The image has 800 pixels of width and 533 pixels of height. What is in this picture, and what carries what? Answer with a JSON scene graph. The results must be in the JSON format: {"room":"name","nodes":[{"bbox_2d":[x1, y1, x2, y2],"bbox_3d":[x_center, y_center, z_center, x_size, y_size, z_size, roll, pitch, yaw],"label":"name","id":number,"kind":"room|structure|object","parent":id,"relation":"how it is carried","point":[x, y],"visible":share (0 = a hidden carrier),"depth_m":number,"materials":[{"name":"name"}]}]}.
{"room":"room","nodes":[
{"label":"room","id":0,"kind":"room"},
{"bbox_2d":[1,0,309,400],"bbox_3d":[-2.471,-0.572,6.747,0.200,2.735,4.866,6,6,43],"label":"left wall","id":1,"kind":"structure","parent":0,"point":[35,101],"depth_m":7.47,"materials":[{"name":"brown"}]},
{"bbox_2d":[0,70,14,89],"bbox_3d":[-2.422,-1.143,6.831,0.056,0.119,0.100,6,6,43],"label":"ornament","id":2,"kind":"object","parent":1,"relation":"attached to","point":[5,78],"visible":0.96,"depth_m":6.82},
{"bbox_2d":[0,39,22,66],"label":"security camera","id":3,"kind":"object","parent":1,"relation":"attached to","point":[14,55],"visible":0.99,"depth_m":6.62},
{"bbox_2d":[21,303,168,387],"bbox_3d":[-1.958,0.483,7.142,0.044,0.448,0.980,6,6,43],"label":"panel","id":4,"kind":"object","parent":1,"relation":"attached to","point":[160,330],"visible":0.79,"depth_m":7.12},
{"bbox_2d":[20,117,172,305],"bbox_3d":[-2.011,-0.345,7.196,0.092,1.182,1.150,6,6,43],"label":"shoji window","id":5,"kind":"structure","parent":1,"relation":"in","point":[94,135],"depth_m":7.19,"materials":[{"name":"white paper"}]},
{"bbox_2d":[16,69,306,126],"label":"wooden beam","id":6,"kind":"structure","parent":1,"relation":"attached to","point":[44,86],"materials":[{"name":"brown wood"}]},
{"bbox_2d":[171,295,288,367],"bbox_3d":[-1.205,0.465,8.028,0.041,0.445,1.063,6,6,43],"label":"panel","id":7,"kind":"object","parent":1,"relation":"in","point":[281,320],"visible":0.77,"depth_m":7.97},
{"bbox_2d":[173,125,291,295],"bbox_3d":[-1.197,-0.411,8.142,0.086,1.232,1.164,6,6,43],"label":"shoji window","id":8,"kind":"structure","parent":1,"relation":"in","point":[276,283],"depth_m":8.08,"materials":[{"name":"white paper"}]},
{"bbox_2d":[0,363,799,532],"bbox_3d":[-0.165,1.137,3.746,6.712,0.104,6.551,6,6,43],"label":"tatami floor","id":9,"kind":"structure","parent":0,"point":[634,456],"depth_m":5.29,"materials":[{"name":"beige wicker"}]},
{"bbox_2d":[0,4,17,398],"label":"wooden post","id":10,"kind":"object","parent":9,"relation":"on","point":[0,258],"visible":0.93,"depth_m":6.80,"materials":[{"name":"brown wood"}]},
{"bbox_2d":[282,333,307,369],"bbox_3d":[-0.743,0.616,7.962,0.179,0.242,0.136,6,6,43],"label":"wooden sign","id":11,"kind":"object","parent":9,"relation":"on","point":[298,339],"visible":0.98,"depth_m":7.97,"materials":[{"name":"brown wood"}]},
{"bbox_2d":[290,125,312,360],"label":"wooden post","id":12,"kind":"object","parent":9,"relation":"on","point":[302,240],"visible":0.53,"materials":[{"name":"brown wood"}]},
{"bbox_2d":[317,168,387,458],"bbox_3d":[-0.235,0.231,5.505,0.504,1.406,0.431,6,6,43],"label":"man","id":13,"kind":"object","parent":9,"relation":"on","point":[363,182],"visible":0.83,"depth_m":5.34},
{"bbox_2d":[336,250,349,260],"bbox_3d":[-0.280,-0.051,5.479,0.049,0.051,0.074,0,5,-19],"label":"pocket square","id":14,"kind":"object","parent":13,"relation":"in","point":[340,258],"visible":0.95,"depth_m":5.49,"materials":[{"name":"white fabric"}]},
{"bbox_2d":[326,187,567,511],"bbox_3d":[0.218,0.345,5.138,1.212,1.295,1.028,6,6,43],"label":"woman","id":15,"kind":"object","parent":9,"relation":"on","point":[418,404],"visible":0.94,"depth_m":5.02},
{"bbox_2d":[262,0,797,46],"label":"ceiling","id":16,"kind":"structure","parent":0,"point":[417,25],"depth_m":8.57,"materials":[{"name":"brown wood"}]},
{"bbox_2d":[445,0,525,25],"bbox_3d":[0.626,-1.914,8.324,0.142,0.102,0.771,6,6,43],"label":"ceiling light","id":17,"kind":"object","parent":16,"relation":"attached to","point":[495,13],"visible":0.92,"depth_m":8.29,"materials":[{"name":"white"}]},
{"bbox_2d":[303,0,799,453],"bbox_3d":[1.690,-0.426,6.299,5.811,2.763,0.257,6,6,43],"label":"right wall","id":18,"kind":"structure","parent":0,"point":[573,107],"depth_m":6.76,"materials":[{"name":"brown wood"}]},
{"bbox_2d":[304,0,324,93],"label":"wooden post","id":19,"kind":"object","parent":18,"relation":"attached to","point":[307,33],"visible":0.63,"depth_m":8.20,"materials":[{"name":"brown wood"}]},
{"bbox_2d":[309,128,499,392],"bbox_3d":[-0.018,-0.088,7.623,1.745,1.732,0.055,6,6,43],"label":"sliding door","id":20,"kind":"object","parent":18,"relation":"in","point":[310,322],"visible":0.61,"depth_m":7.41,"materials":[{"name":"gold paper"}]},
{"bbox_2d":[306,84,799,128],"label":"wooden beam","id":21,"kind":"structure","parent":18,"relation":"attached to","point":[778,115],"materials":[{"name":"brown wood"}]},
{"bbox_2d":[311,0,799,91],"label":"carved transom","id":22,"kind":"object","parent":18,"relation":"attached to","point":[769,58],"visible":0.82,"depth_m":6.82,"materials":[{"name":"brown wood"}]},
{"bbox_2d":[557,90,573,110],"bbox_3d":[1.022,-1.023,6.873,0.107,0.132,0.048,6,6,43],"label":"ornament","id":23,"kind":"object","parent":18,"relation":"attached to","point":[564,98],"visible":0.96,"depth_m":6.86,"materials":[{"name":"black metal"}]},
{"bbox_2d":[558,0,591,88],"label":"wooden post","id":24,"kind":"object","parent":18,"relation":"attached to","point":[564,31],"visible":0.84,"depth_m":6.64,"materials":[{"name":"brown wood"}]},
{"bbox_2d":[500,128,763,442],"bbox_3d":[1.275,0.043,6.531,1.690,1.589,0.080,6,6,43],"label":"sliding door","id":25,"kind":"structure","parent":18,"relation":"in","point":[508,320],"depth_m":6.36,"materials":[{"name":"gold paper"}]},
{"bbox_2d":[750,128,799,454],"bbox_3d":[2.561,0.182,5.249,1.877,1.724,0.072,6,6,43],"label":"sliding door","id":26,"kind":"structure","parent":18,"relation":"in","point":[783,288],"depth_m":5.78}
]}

** Brief **
Produce a faithful copy of all the material above.

** Exercise solution **
The image has 800 pixels of width and 533 pixels of height. What is in this picture, and what carries what? Answer with a JSON scene graph. The results must be in the JSON format: {"room":"name","nodes":[{"bbox_2d":[x1, y1, x2, y2],"bbox_3d":[x_center, y_center, z_center, x_size, y_size, z_size, roll, pitch, yaw],"label":"name","id":number,"kind":"room|structure|object","parent":id,"relation":"how it is carried","point":[x, y],"visible":share (0 = a hidden carrier),"depth_m":number,"materials":[{"name":"name"}]}]}.
{"room":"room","nodes":[
{"label":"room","id":0,"kind":"room"},
{"bbox_2d":[1,0,309,400],"bbox_3d":[-2.471,-0.572,6.747,0.200,2.735,4.866,6,6,43],"label":"left wall","id":1,"kind":"structure","parent":0,"point":[35,101],"depth_m":7.47,"materials":[{"name":"brown"}]},
{"bbox_2d":[0,70,14,89],"bbox_3d":[-2.422,-1.143,6.831,0.056,0.119,0.100,6,6,43],"label":"ornament","id":2,"kind":"object","parent":1,"relation":"attached to","point":[5,78],"visible":0.96,"depth_m":6.82},
{"bbox_2d":[0,39,22,66],"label":"security camera","id":3,"kind":"object","parent":1,"relation":"attached to","point":[14,55],"visible":0.99,"depth_m":6.62},
{"bbox_2d":[21,303,168,387],"bbox_3d":[-1.958,0.483,7.142,0.044,0.448,0.980,6,6,43],"label":"panel","id":4,"kind":"object","parent":1,"relation":"attached to","point":[160,330],"visible":0.79,"depth_m":7.12},
{"bbox_2d":[20,117,172,305],"bbox_3d":[-2.011,-0.345,7.196,0.092,1.182,1.150,6,6,43],"label":"shoji window","id":5,"kind":"structure","parent":1,"relation":"in","point":[94,135],"depth_m":7.19,"materials":[{"name":"white paper"}]},
{"bbox_2d":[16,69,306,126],"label":"wooden beam","id":6,"kind":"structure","parent":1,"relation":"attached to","point":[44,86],"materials":[{"name":"brown wood"}]},
{"bbox_2d":[171,295,288,367],"bbox_3d":[-1.205,0.465,8.028,0.041,0.445,1.063,6,6,43],"label":"panel","id":7,"kind":"object","parent":1,"relation":"in","point":[281,320],"visible":0.77,"depth_m":7.97},
{"bbox_2d":[173,125,291,295],"bbox_3d":[-1.197,-0.411,8.142,0.086,1.232,1.164,6,6,43],"label":"shoji window","id":8,"kind":"structure","parent":1,"relation":"in","point":[276,283],"depth_m":8.08,"materials":[{"name":"white paper"}]},
{"bbox_2d":[0,363,799,532],"bbox_3d":[-0.165,1.137,3.746,6.712,0.104,6.551,6,6,43],"label":"tatami floor","id":9,"kind":"structure","parent":0,"point":[634,456],"depth_m":5.29,"materials":[{"name":"beige wicker"}]},
{"bbox_2d":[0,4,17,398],"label":"wooden post","id":10,"kind":"object","parent":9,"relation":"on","point":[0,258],"visible":0.93,"depth_m":6.80,"materials":[{"name":"brown wood"}]},
{"bbox_2d":[282,333,307,369],"bbox_3d":[-0.743,0.616,7.962,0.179,0.242,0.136,6,6,43],"label":"wooden sign","id":11,"kind":"object","parent":9,"relation":"on","point":[298,339],"visible":0.98,"depth_m":7.97,"materials":[{"name":"brown wood"}]},
{"bbox_2d":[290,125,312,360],"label":"wooden post","id":12,"kind":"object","parent":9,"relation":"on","point":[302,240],"visible":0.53,"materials":[{"name":"brown wood"}]},
{"bbox_2d":[317,168,387,458],"bbox_3d":[-0.235,0.231,5.505,0.504,1.406,0.431,6,6,43],"label":"man","id":13,"kind":"object","parent":9,"relation":"on","point":[363,182],"visible":0.83,"depth_m":5.34},
{"bbox_2d":[336,250,349,260],"bbox_3d":[-0.280,-0.051,5.479,0.049,0.051,0.074,0,5,-19],"label":"pocket square","id":14,"kind":"object","parent":13,"relation":"in","point":[340,258],"visible":0.95,"depth_m":5.49,"materials":[{"name":"white fabric"}]},
{"bbox_2d":[326,187,567,511],"bbox_3d":[0.218,0.345,5.138,1.212,1.295,1.028,6,6,43],"label":"woman","id":15,"kind":"object","parent":9,"relation":"on","point":[418,404],"visible":0.94,"depth_m":5.02},
{"bbox_2d":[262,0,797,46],"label":"ceiling","id":16,"kind":"structure","parent":0,"point":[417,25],"depth_m":8.57,"materials":[{"name":"brown wood"}]},
{"bbox_2d":[445,0,525,25],"bbox_3d":[0.626,-1.914,8.324,0.142,0.102,0.771,6,6,43],"label":"ceiling light","id":17,"kind":"object","parent":16,"relation":"attached to","point":[495,13],"visible":0.92,"depth_m":8.29,"materials":[{"name":"white"}]},
{"bbox_2d":[303,0,799,453],"bbox_3d":[1.690,-0.426,6.299,5.811,2.763,0.257,6,6,43],"label":"right wall","id":18,"kind":"structure","parent":0,"point":[573,107],"depth_m":6.76,"materials":[{"name":"brown wood"}]},
{"bbox_2d":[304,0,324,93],"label":"wooden post","id":19,"kind":"object","parent":18,"relation":"attached to","point":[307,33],"visible":0.63,"depth_m":8.20,"materials":[{"name":"brown wood"}]},
{"bbox_2d":[309,128,499,392],"bbox_3d":[-0.018,-0.088,7.623,1.745,1.732,0.055,6,6,43],"label":"sliding door","id":20,"kind":"object","parent":18,"relation":"in","point":[310,322],"visible":0.61,"depth_m":7.41,"materials":[{"name":"gold paper"}]},
{"bbox_2d":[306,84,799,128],"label":"wooden beam","id":21,"kind":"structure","parent":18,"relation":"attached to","point":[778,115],"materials":[{"name":"brown wood"}]},
{"bbox_2d":[311,0,799,91],"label":"carved transom","id":22,"kind":"object","parent":18,"relation":"attached to","point":[769,58],"visible":0.82,"depth_m":6.82,"materials":[{"name":"brown wood"}]},
{"bbox_2d":[557,90,573,110],"bbox_3d":[1.022,-1.023,6.873,0.107,0.132,0.048,6,6,43],"label":"ornament","id":23,"kind":"object","parent":18,"relation":"attached to","point":[564,98],"visible":0.96,"depth_m":6.86,"materials":[{"name":"black metal"}]},
{"bbox_2d":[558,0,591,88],"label":"wooden post","id":24,"kind":"object","parent":18,"relation":"attached to","point":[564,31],"visible":0.84,"depth_m":6.64,"materials":[{"name":"brown wood"}]},
{"bbox_2d":[500,128,763,442],"bbox_3d":[1.275,0.043,6.531,1.690,1.589,0.080,6,6,43],"label":"sliding door","id":25,"kind":"structure","parent":18,"relation":"in","point":[508,320],"depth_m":6.36,"materials":[{"name":"gold paper"}]},
{"bbox_2d":[750,128,799,454],"bbox_3d":[2.561,0.182,5.249,1.877,1.724,0.072,6,6,43],"label":"sliding door","id":26,"kind":"structure","parent":18,"relation":"in","point":[783,288],"depth_m":5.78}
]}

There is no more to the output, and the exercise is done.